A fraude, de acordo com o método desenvolvido por Wágner Ramos, começava com a emissão de títulos públicos em valores muito acima das dívidas reais. O segundo passo era vender esses papéis supervalorizados com grandes descontos a um banco privado. O terceiro passo era combinar com vários intermediários a negociação sucessiva dos títulos. Eles realizavam compras e vendas no mesmo dia (operações conhecidas no mercado como day trade) a preços crescentes. Isso permitia ganhos imediatos aos participantes, pois quem comprava revendia a um valor maior ao elo seguinte da cadeia. Os intermediários agiam como laranjas e, muitas vezes, nem sequer tinham capital compatível para comprar títulos com os valores envolvidos. No fechamento da operação, no mesmo dia aparecia um comprador final capitalizado, geralmente um fundo de investimento ou de previdência privada. Bastava a esse último comprador pagar pelo título menos do que o governo pagaria ao saldar a dívida para ter lucro também.

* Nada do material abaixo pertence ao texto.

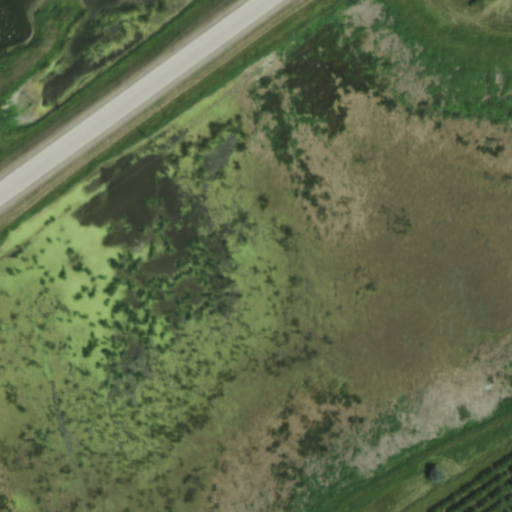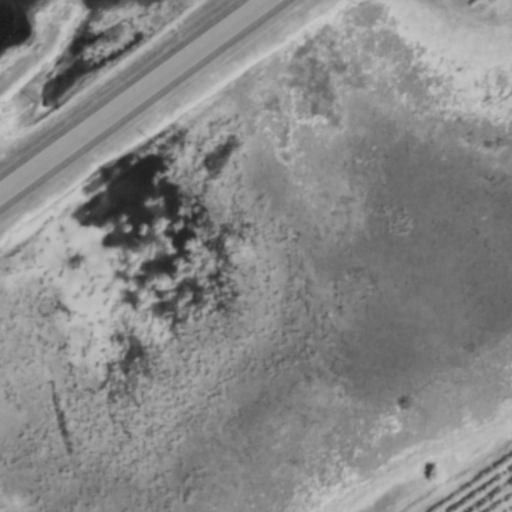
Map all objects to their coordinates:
road: (134, 97)
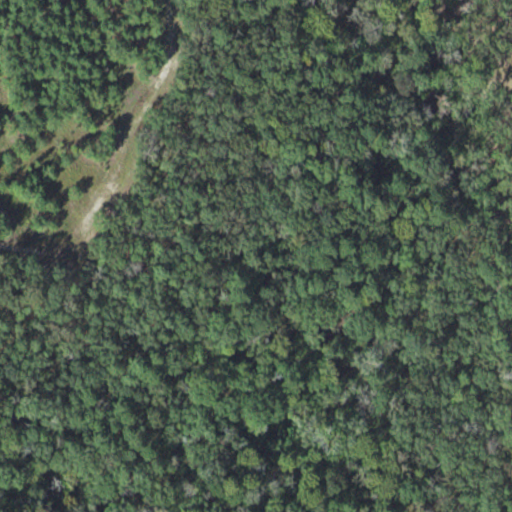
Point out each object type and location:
building: (500, 71)
river: (316, 354)
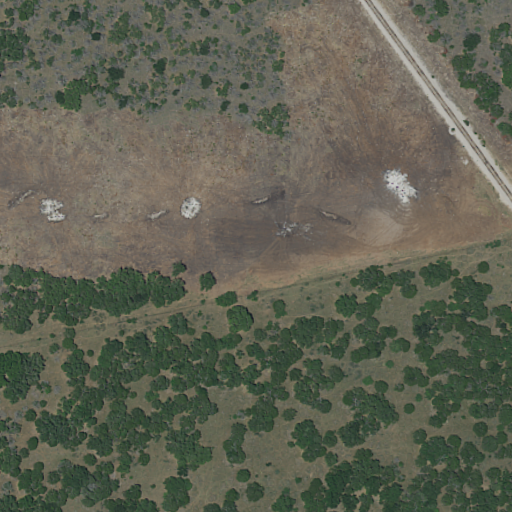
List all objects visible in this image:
railway: (439, 100)
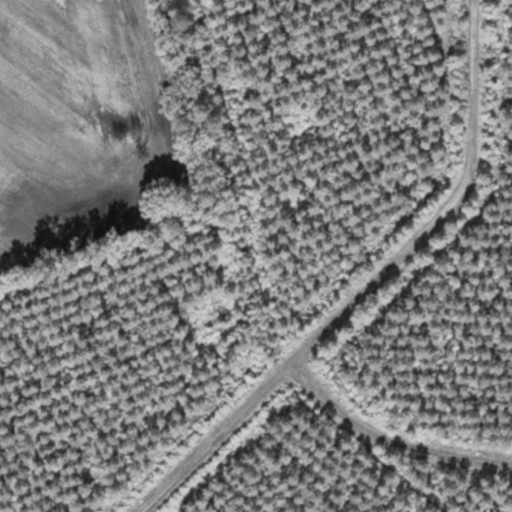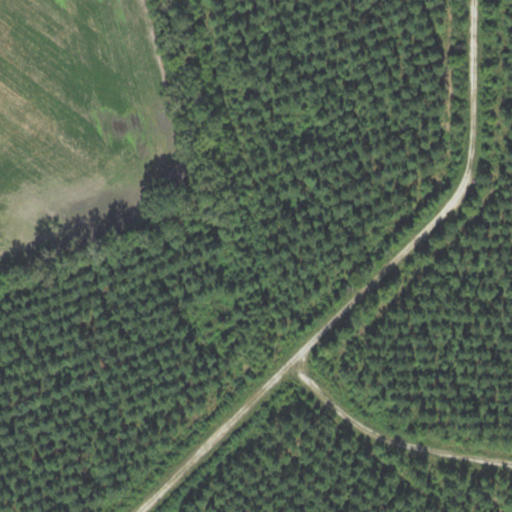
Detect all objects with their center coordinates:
road: (363, 284)
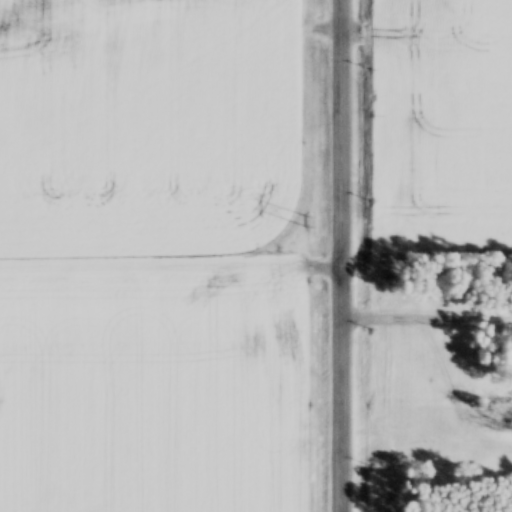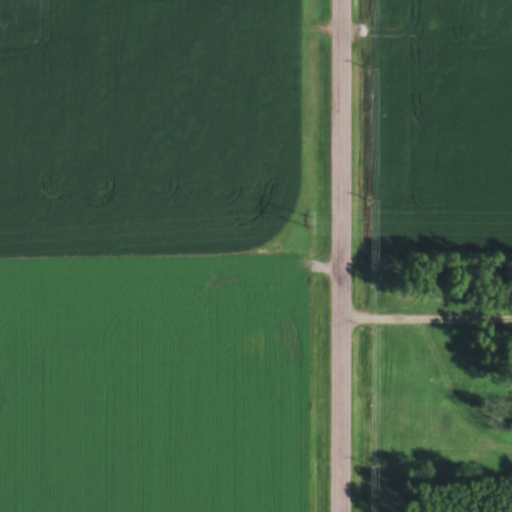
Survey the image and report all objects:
power tower: (305, 221)
road: (342, 256)
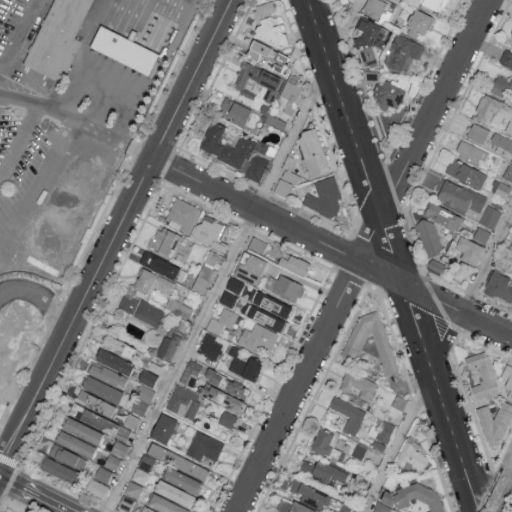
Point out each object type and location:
building: (339, 0)
building: (434, 4)
building: (377, 8)
building: (262, 10)
building: (417, 24)
building: (269, 27)
building: (269, 30)
road: (15, 33)
building: (367, 36)
building: (57, 38)
building: (511, 39)
building: (369, 43)
building: (123, 50)
building: (402, 53)
building: (266, 56)
building: (270, 57)
building: (506, 58)
road: (190, 78)
building: (253, 80)
building: (258, 81)
building: (502, 87)
road: (86, 88)
building: (385, 92)
building: (289, 94)
building: (291, 95)
building: (389, 96)
building: (233, 111)
building: (494, 114)
building: (478, 132)
road: (107, 134)
building: (501, 142)
airport: (70, 144)
building: (234, 152)
building: (312, 152)
building: (470, 152)
building: (312, 154)
building: (508, 172)
building: (466, 173)
road: (0, 177)
road: (203, 182)
road: (36, 187)
building: (324, 197)
building: (457, 197)
building: (325, 198)
building: (182, 214)
building: (443, 216)
building: (490, 216)
building: (209, 230)
building: (481, 234)
building: (429, 237)
building: (428, 239)
building: (165, 240)
building: (257, 243)
building: (466, 248)
road: (362, 255)
road: (392, 255)
building: (510, 255)
road: (232, 256)
building: (294, 262)
building: (160, 264)
building: (436, 264)
building: (250, 266)
building: (207, 270)
road: (384, 273)
building: (152, 281)
building: (234, 283)
building: (499, 285)
building: (285, 286)
building: (228, 297)
road: (35, 298)
building: (140, 308)
building: (267, 309)
road: (75, 314)
building: (223, 320)
building: (258, 338)
building: (370, 339)
building: (372, 342)
building: (169, 343)
building: (118, 345)
building: (209, 345)
road: (433, 359)
building: (113, 360)
building: (246, 366)
building: (156, 367)
building: (190, 371)
building: (106, 374)
building: (483, 375)
building: (146, 376)
building: (507, 378)
building: (483, 379)
building: (508, 381)
building: (225, 382)
building: (358, 383)
building: (101, 388)
building: (144, 392)
building: (221, 396)
building: (183, 400)
building: (95, 401)
building: (399, 401)
building: (348, 414)
building: (227, 418)
building: (97, 419)
building: (495, 422)
building: (495, 424)
building: (163, 427)
building: (81, 429)
building: (383, 434)
building: (74, 442)
building: (327, 443)
building: (203, 445)
building: (118, 447)
building: (67, 455)
building: (411, 456)
building: (412, 458)
building: (112, 460)
building: (146, 461)
building: (180, 461)
building: (58, 468)
road: (0, 469)
building: (323, 470)
building: (102, 473)
building: (140, 475)
building: (182, 479)
building: (95, 487)
building: (132, 488)
building: (174, 492)
building: (309, 493)
road: (35, 494)
road: (503, 494)
building: (414, 495)
building: (417, 497)
building: (165, 504)
building: (380, 507)
building: (149, 510)
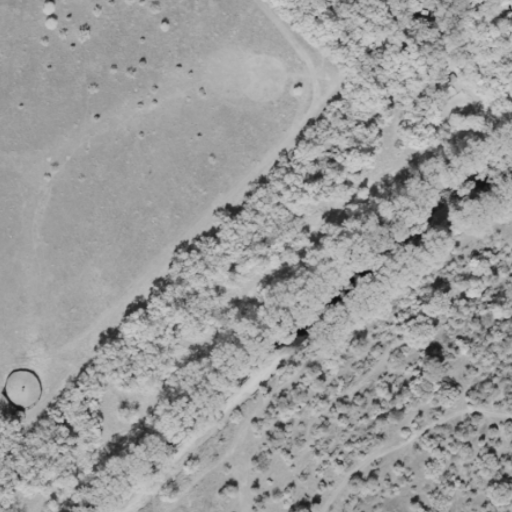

Na negociação dos títulos públicos de Pernambuco, os lucros foram para doleiros
No
caso de Pernambuco, dívidas vencidas de R$ 234.618,05, pendentes em 5
de outubro 1988, viraram justificativa para o Estado emitir, entre junho
e novembro de 1996, R$ 480 milhões em títulos estaduais. O objetivo
alegado era o governo pernambucano captar dinheiro no mercado para os
débitos pendentes. Na ponta do lápis, os papéis emitidos pelo Bandepe
representaram 2.045 vezes o montante das dívidas vencidas.
O
Banco Vetor foi o primeiro a comprar os títulos, com descontos que
variaram de 20,32% a 31,59%. A escolha desse banco foi feita sem
licitação, sob o argumento da “notória especialização”. A investigação
do Banco Central derrubou a tese, pois o Vetor contratou o próprio
Wágner Ramos, por meio da corretora Perfil, para montar toda a operação.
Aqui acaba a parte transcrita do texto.